Démon fut brusquement dérangé dans sa vie paisible et heureuse. Sa tante, ses cousines et Mlle Pulchérie envahirent sa maison, comme une nuée d’étourneaux criards, et, sous prétexte d’amitié, lui déclarèrent sans façon qu’elles passeraient une semaine chez lui. Démon, malgré tous ses efforts pour être poli, ne put empêcher sa mauvaise humeur de percer. Blanchette se contint mieux ; elle s’attacha même, pour masquer le mécontentement de Démon, à se montrer plus complaisante et plus aimable que jamais. Aussi, fut-elle étonnée de la froideur hautaine avec laquelle on répondait à ses prévenances.

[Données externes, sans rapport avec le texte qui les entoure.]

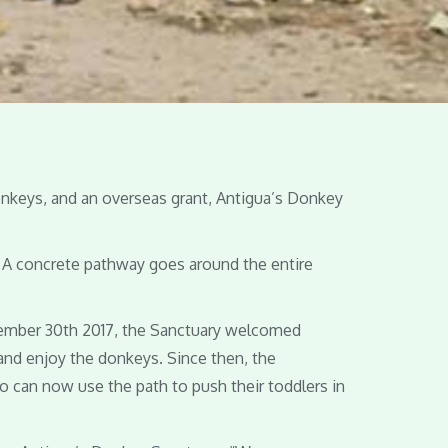
onkeys, and an overseas grant, Antigua’s Donkey
. A concrete pathway goes around the entire
cember 30th 2017, the Sanctuary welcomed
 and enjoy the donkeys. Since then, the
ho can now use the path to push their toddlers in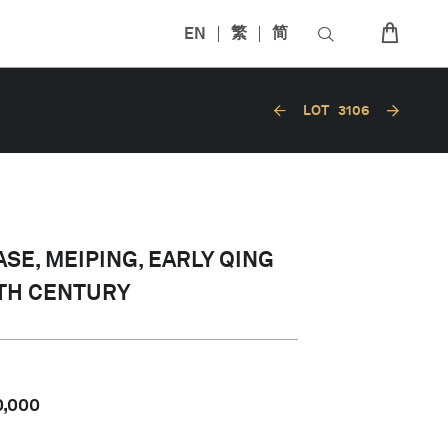
EN
繁
简
LOT
3106
SE, MEIPING, EARLY QING
7TH CENTURY
0,000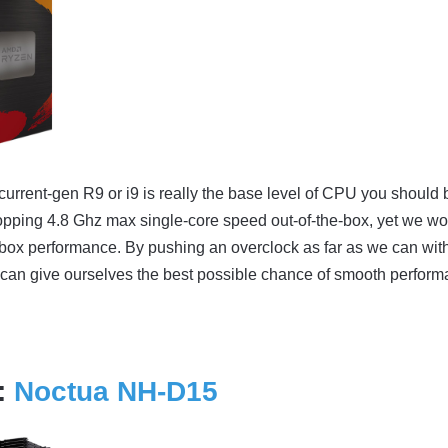
a current-gen R9 or i9 is really the base level of CPU you should 
hopping 4.8 Ghz max single-core speed out-of-the-box, yet we wo
he-box performance. By pushing an overclock as far as we can wit
can give ourselves the best possible chance of smooth perfor
:
Noctua NH-D15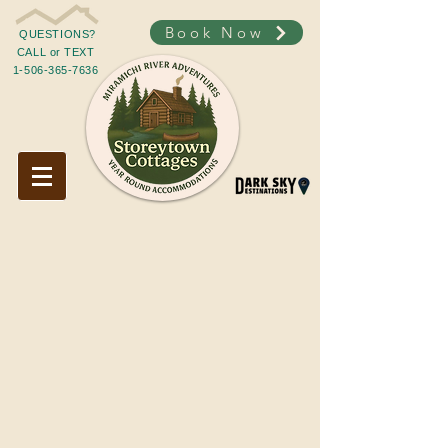
Book Now
QUESTIONS?
CALL or TEXT
1-506-365-7636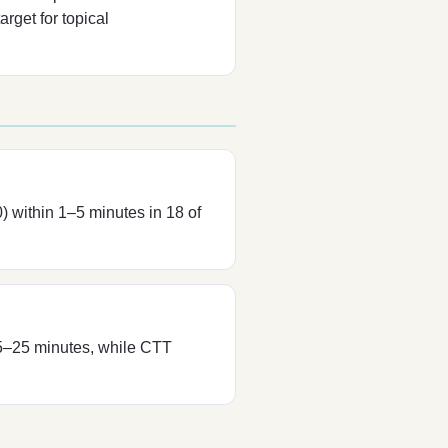
rget for topical
) within 1–5 minutes in 18 of
 5–25 minutes, while CTT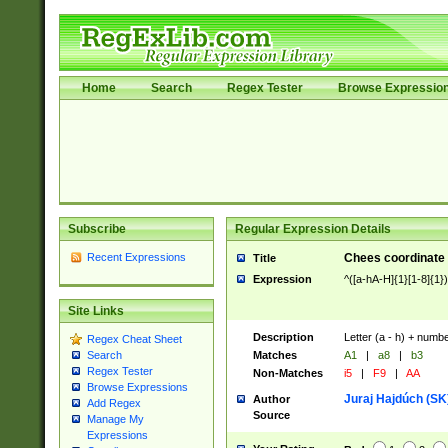
Home
Search
Regex Tester
Browse Expressio
Subscribe
Regular Expression Details
Recent Expressions
Chees coordinate
Title
Expression
^([a-hA-H]{1}[1-8]{1}
Site Links
Description
Letter (a - h) + numbe
Regex Cheat Sheet
Matches
A1
|
a8
|
b3
Search
Regex Tester
Non-Matches
i5
|
F9
|
AA
Browse Expressions
Juraj Hajdúch (SK
Author
Add Regex
Source
Manage My
Expressions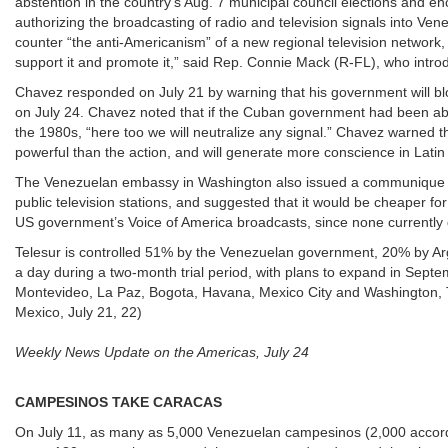
abstention in the country’s Aug. 7 municipal council elections and
authorizing the broadcasting of radio and television signals into Ve
counter “the anti-Americanism” of a new regional television network
support it and promote it,” said Rep. Connie Mack (R-FL), who int
Chavez responded on July 21 by warning that his government will blo
on July 24. Chavez noted that if the Cuban government had been able 
the 1980s, “here too we will neutralize any signal.” Chavez warned 
powerful than the action, and will generate more conscience in Latin
The Venezuelan embassy in Washington also issued a communique 
public television stations, and suggested that it would be cheaper f
US government’s Voice of America broadcasts, since none currently 
Telesur is controlled 51% by the Venezuelan government, 20% by Ar
a day during a two-month trial period, with plans to expand in Septe
Montevideo, La Paz, Bogota, Havana, Mexico City and Washington, T
Mexico, July 21, 22)
Weekly News Update on the Americas, July 24
CAMPESINOS TAKE CARACAS
On July 11, as many as 5,000 Venezuelan campesinos (2,000 accordi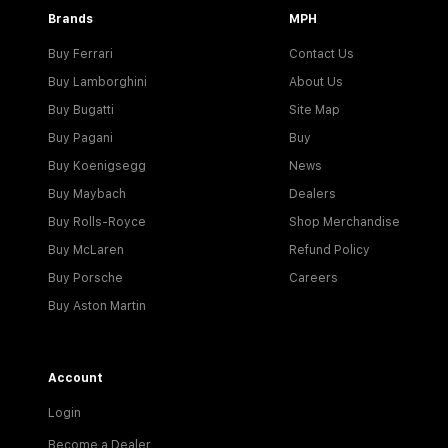
Brands
MPH
Buy Ferrari
Contact Us
Buy Lamborghini
About Us
Buy Bugatti
Site Map
Buy Pagani
Buy
Buy Koenigsegg
News
Buy Maybach
Dealers
Buy Rolls-Royce
Shop Merchandise
Buy McLaren
Refund Policy
Buy Porsche
Careers
Buy Aston Martin
Account
Login
Become a Dealer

Mlle Pulchérie et la tante se rendirent à la ferme, et demandèrent à Pélasge un entretien particulier. Elles exigèrent qu’il fermât les portes à clé. Elles mirent deux heures à lui apprendre ce qui aurait pu lui être dit en cinq minutes, à savoir que Blanchette était la fille de Titia. Il est vrai qu’elles se lancèrent à perte de vue dans les considérations d’honneur et de respect pour la famille, qui imposaient à Démon la nécessité de ne plus traiter Blanchette sur un pied d’égalité.

Au sortir de ce colloque, Pélasge était bien soucieux. Il prévoyait les suites déplorables de la révélation qui venait de lui être faite. Il interrogea son esprit et son cœur sur le meilleur moyen de prévenir une catastrophe.